▶ _Document excerpt_:
Segment Open
[pbs-devel] [PATCH v2 proxmox-backup 12/20] file-restore-daemon: add disk module
Stefan Reiter
s.reiter at proxmox.com
Wed Mar 24 16:18:19 CET 2021
Includes functionality for scanning and referring to partitions on
attached disks (i.e. snapshot images).
Fairly modular structure, so adding ZFS/LVM/etc... support in the future
should be easy.
The path is encoded as "/disk/bucket/component/path/to/file", e.g.
"/drive-scsi0/part/0/etc/passwd". See the comments for further
explanations on the design.
Signed-off-by: Stefan Reiter <s.reiter at proxmox.com>
---
src/bin/proxmox-restore-daemon.rs | 16 +-
src/bin/proxmox_restore_daemon/disk.rs | 341 +++++++++++++++++++++++++
src/bin/proxmox_restore_daemon/mod.rs | 3 +
3 files changed, 359 insertions(+), 1 deletion(-)
Segment Closed
▶ _Activity_: How would the patch email above, on adding a disk module to the file-restore daemon, continue from where it stops?

▶ _Data below_:
Segment Open
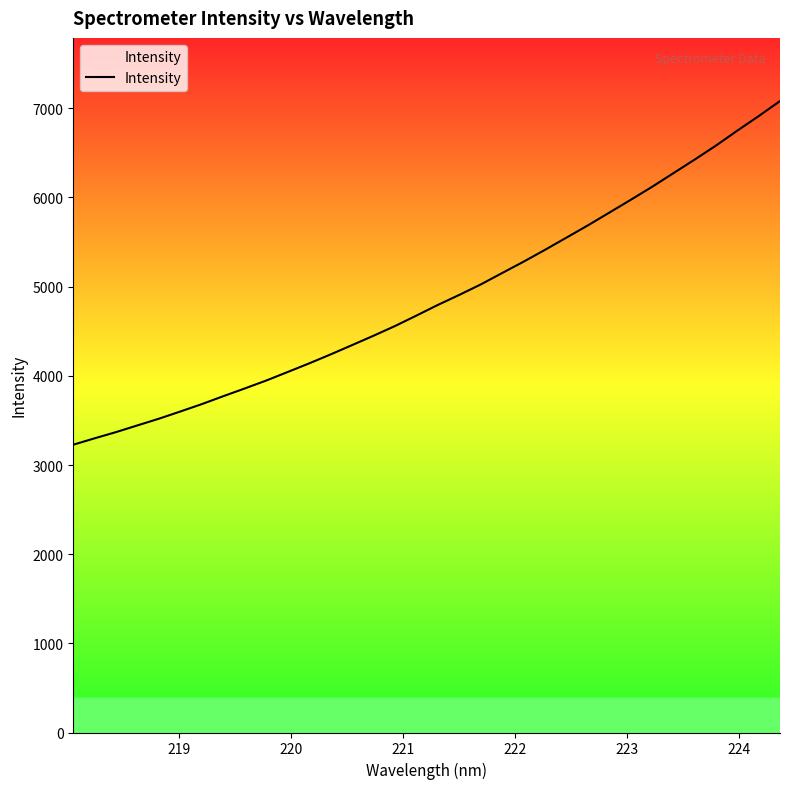

Reading left to right, transcribe all the data shown in this chart.

3227.6	3299.6	3369.3	3444.6	3519.6	3600.5	3683.1	3772.0	3858.4	3947.1	4042.7	4139.2	4239.6	4343.9	4448.8	4557.2	4674.3	4793.8	4906.2	5023.0	5151.0	5278.2	5410.8	5547.4	5684.6	5827.3	5970.8	6116.8	6270.4	6423.5	6581.2	6749.1	6912.2	7081.8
Segment Closed
▶ _Exercise result_:
create mode 100644 src/bin/proxmox_restore_daemon/disk.rs
diff --git a/src/bin/proxmox-restore-daemon.rs b/src/bin/proxmox-restore-daemon.rs
index 6b453ad3..a2701b7c 100644
--- a/src/bin/proxmox-restore-daemon.rs
+++ b/src/bin/proxmox-restore-daemon.rs
@@ -1,13 +1,14 @@
///! Daemon binary to run inside a micro-VM for secure single file restore of disk images
use anyhow::{bail, format_err, Error};
use log::error;
+use lazy_static::lazy_static;
use std::os::unix::{
io::{FromRawFd, RawFd},
net,
};
use std::path::Path;
-use std::sync::Arc;
+use std::sync::{Arc, Mutex};
use tokio::sync::mpsc;
use tokio_stream::wrappers::ReceiverStream;
@@ -26,6 +27,13 @@ pub const MAX_PENDING: usize = 32;
/// Will be present in base initramfs
pub const VM_DETECT_FILE: &str = "/restore-vm-marker";
+lazy_static! {
+ /// The current disks state. Use for accessing data on the attached snapshots.
+ pub static ref DISK_STATE: Arc<Mutex<DiskState>> = {
+ Arc::new(Mutex::new(DiskState::scan().unwrap()))
+ };
+}
+
/// This is expected to be run by 'proxmox-file-restore' within a mini-VM
fn main() -> Result<(), Error> {
if !Path::new(VM_DETECT_FILE).exists() {
@@ -41,6 +49,12 @@ fn main() -> Result<(), Error> {
.write_style(env_logger::WriteStyle::Never)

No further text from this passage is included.